PROBLEM DESCRIPTION
Reproduce word for word the stretch of the sales training article below from "But last year, we" through "by nearly 70%.".

SOURCE

By Jeff Winters –
Not long ago, my company was the king of ineffective sales training. We’d hire and onboard reps and then train them in a hurried few weeks dedicated to shadowing sales calls, reading call scripts, and learning how to handle objections. As the company grew, however, I found that individual sales approaches were wildly different. Our reps answered questions inconsistently, and prospects underwent entirely divergent experiences. It became increasingly obvious that our haphazard training model would lead to inconsistent rep ramp-up time, continued customer expectation problems, customer churn, and employee turnover.
But last year, we adopted the following four training methods, and since then, we’ve vastly improved our performance: after two months of my team’s updated practice-based model, we increased our new sales by nearly 70%.
1. Include leaders in practice sessions. Salespeople need their leaders to model success for them. Research published in the journal Frontiers in Psychology shows that when employees view their leaders as empowering and capable, they work more proactively.
Our team adopted a strict practice regimen. Each sales rep began role-playing calls individually, using an AI tool that simulated a potential customer, and role-playing in a face-to-face group weekly. Newer and lower-performing sales reps began practicing daily.

SUPPLIED RECORDS
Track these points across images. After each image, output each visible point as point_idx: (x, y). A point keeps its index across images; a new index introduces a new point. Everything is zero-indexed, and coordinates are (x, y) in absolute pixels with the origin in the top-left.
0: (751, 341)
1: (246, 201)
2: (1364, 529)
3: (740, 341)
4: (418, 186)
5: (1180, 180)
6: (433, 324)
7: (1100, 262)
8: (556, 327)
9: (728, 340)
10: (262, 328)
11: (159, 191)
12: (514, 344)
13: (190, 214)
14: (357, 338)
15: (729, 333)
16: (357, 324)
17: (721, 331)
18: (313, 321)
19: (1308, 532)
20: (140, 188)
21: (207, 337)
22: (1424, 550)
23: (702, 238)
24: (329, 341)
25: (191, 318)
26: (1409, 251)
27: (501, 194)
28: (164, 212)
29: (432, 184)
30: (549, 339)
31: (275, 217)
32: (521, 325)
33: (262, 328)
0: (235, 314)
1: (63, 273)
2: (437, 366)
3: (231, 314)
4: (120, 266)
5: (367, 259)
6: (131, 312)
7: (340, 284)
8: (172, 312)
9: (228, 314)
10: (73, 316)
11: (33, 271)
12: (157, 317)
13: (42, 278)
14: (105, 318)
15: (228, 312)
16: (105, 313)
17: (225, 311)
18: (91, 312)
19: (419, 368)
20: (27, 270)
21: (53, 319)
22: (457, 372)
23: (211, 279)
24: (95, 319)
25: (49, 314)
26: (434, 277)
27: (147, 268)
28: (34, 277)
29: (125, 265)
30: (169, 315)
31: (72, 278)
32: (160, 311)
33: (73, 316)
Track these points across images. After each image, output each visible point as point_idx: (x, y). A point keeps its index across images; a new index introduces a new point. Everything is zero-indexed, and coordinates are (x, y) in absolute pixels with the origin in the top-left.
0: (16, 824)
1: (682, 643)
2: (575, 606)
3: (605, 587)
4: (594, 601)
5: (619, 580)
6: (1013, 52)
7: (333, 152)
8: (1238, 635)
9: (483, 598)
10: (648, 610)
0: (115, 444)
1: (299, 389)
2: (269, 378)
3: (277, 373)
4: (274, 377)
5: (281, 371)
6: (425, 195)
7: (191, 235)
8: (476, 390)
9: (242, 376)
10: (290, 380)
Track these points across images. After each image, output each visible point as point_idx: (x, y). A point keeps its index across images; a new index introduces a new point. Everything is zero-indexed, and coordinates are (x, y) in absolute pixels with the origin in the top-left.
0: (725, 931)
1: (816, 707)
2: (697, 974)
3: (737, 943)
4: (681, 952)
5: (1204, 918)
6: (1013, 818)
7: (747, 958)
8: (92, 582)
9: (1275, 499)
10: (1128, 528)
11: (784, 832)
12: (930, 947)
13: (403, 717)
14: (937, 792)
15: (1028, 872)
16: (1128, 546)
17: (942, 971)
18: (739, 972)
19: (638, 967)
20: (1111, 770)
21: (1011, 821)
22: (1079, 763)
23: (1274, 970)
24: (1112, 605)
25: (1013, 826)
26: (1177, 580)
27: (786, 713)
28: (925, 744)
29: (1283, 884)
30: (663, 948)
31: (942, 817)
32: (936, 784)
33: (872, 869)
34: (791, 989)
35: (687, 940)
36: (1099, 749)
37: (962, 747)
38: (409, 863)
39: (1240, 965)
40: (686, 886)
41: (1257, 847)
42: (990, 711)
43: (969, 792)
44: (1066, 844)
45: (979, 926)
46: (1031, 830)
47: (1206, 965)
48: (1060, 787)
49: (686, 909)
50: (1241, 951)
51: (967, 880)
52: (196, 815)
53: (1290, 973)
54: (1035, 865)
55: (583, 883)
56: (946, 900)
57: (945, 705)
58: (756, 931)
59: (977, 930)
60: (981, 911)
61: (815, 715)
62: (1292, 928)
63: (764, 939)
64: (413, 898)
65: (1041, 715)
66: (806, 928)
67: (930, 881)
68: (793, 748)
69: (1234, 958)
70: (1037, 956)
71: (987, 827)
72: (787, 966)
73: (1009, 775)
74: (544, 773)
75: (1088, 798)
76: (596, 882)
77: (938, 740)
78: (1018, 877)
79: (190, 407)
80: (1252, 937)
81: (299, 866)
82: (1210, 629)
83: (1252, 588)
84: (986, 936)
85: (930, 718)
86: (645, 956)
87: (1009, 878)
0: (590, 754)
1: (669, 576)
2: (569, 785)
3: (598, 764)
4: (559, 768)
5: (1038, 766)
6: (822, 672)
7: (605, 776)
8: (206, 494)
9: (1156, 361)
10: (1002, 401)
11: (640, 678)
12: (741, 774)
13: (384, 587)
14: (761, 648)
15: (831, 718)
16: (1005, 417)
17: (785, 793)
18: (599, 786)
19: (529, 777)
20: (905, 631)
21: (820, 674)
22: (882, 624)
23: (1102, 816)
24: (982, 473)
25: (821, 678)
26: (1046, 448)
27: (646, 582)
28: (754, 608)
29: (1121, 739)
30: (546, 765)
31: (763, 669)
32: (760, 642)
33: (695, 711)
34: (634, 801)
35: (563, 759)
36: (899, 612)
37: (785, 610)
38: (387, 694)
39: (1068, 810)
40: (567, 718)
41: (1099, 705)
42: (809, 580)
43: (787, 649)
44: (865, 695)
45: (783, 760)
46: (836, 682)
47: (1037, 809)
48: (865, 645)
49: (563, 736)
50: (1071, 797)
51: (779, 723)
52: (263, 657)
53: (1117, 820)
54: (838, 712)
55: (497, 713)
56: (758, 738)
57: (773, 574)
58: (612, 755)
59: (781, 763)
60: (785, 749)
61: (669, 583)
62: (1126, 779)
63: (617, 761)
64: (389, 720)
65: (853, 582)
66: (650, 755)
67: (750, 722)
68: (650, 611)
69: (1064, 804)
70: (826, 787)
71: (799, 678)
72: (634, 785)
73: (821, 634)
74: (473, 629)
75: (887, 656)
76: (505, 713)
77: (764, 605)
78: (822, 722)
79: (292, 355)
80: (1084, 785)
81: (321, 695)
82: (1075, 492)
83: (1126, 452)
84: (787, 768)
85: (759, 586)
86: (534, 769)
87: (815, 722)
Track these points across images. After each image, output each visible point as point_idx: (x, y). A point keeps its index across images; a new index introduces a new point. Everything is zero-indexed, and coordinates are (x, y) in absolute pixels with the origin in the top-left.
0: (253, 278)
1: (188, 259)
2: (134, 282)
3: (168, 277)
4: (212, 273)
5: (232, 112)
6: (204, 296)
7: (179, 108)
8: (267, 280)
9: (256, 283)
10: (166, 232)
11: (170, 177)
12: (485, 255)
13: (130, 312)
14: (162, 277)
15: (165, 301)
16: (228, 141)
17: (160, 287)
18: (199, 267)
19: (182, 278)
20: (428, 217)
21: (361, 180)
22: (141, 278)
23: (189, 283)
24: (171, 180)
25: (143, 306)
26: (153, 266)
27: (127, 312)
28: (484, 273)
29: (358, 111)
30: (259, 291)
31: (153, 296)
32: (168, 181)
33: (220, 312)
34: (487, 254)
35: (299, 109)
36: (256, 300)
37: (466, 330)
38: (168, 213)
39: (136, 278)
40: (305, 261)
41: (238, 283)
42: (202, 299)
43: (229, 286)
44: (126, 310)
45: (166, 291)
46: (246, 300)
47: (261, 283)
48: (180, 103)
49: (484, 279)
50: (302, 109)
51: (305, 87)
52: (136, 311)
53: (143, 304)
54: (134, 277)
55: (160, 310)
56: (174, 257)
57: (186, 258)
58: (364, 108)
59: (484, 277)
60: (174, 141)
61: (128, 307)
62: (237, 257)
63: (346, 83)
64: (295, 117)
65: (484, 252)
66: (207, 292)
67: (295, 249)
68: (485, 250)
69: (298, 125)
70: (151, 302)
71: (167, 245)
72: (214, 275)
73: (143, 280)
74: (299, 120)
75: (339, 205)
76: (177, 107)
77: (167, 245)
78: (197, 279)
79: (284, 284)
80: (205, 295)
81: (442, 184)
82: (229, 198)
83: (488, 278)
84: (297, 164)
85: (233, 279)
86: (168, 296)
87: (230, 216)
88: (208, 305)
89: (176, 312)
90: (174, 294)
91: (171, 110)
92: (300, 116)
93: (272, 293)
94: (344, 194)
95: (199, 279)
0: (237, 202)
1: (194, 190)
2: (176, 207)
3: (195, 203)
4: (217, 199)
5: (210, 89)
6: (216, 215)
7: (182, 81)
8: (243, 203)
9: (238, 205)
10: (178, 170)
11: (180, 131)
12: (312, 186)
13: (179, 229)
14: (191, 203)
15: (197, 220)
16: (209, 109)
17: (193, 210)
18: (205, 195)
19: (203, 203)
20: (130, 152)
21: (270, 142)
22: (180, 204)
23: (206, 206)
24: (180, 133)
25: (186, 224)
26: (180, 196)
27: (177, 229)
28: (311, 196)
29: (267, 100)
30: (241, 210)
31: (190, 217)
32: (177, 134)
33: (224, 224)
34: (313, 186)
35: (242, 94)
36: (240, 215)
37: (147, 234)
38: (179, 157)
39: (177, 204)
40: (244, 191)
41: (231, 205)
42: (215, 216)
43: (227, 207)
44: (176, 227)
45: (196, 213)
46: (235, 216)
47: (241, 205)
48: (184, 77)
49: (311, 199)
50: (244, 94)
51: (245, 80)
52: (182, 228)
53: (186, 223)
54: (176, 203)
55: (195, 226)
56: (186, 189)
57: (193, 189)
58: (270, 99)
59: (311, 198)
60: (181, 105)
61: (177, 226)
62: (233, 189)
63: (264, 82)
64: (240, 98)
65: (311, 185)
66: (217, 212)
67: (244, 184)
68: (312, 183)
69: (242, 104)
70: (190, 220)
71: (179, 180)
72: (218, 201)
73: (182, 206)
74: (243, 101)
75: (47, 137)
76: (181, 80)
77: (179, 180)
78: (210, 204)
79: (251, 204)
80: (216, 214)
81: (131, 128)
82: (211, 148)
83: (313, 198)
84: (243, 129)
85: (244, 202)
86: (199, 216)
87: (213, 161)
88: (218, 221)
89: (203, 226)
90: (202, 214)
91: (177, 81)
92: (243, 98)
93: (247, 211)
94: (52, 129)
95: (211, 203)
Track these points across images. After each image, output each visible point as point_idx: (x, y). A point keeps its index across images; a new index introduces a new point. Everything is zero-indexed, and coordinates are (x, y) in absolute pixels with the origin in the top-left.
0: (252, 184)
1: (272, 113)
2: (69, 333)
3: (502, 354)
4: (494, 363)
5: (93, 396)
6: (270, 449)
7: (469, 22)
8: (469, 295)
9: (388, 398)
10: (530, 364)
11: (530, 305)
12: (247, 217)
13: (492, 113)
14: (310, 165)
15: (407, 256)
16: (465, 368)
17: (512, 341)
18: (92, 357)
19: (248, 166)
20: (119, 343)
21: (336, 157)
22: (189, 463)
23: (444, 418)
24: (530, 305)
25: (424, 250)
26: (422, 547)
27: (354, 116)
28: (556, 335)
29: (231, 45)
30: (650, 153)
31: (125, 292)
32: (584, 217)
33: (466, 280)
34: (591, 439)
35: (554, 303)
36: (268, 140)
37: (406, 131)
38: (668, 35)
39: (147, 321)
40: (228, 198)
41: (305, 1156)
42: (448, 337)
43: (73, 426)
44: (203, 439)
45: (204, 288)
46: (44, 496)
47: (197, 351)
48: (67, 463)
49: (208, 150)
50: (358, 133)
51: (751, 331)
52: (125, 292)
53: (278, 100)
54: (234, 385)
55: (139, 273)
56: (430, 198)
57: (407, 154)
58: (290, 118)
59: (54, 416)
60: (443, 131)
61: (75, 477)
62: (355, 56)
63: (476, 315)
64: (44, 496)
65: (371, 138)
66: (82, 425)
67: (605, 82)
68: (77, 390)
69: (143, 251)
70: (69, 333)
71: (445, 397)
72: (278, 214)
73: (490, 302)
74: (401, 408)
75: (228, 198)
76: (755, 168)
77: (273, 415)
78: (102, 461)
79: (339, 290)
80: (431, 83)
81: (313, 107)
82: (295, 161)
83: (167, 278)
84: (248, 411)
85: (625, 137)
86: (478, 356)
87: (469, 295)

WRITTEN SOLUTION
But last year, we adopted the following four training methods, and since then, we’ve vastly improved our performance: after two months of my team’s updated practice-based model, we increased our new sales by nearly 70%.